### SELECTION
┏━━
Next, substance dependence of the correlation length is considered. The correlation lengths of the aforementioned substances reflect individual molecular size [32]. Therefore, we normalized the correlation length by the respective molecular size and obtained the results shown in Figure 5. Here, we adopted the size parameter of the Lennard-Jones (LJ) potential [33] as the molecular size. Comparing Figure 4 and Figure 5, the density fluctuation and normalized correlation length show similar trends in substance dependences, and they are closely related. It was found that the molecular size makes a significant contribution to the correlation length, and to discuss universality, it is necessary to normalize the correlation length by the individual molecular size.

For nonhydrogen-bonded substances, the behavior of structural fluctuation is consistent even though the types of intermolecular forces, such as quadrupole moments, dipole moments, and π electrons, differ. Thus, in nonhydrogen-bonded substances, the universality of the structural fluctuation is ensured, which means that the specificity of the substance disappears using reduced variables normalized by the critical constants. On the other hand, the structural fluctuation of SCW shows a different behavior originating from hydrogen bonding. Hydrogen bonds are very directional, and their interactions reach farther than nonhydrogen bonds. As a result, the molecular aggregates of water are more bulky than other substances due to the orientation of the interactions, allowing more molecules to participate in the aggregate. The intermolecular interactions of hydrogen bonds are so specific that they cancel out even the universality of structural fluctuations.

2.3. Summary

The structural fluctuation of SCW was investigated using SAXS experiments. The results are summarized as follows: (1) The behavior of density fluctuations in water differs from that of substances without hydrogen bonds. (2) For most substances, the correlation length normalized with molecular size can be regarded as a universal quantity. However, water is the exception.
┗━━
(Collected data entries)
┏━━
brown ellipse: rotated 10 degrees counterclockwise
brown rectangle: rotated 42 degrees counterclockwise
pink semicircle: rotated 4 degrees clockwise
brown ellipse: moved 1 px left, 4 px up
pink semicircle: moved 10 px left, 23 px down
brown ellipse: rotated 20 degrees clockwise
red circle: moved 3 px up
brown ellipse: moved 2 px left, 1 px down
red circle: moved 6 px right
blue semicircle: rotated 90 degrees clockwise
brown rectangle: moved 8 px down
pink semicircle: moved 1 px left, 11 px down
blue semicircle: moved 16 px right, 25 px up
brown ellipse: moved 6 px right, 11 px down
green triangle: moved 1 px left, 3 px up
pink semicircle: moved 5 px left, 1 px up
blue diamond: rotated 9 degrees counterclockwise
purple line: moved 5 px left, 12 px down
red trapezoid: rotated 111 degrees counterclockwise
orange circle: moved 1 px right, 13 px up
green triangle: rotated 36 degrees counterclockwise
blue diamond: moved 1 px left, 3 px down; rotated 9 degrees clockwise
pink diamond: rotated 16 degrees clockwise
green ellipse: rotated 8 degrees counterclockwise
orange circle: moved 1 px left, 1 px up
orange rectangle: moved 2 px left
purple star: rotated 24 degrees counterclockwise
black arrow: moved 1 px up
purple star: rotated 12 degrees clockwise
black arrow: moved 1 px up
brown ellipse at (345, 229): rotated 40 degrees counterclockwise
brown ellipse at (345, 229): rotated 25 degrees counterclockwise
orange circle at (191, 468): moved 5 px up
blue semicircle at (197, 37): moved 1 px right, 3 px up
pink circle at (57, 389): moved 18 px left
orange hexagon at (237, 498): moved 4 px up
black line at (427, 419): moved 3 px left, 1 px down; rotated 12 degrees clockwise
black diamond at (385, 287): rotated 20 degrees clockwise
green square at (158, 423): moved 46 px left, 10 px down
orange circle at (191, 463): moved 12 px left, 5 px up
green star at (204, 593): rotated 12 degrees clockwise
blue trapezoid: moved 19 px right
┗━━
### WHAT NEEDS TO BE DONE
Retype everything from "Next, substance dependence" down to "individual molecular size." in the passage on structural fluctuation and correlation length. The entries aren't needed for anything here.

### WRITTEN RESPONSE
Next, substance dependence of the correlation length is considered. The correlation lengths of the aforementioned substances reflect individual molecular size [32]. Therefore, we normalized the correlation length by the respective molecular size and obtained the results shown in Figure 5. Here, we adopted the size parameter of the Lennard-Jones (LJ) potential [33] as the molecular size. Comparing Figure 4 and Figure 5, the density fluctuation and normalized correlation length show similar trends in substance dependences, and they are closely related. It was found that the molecular size makes a significant contribution to the correlation length, and to discuss universality, it is necessary to normalize the correlation length by the individual molecular size.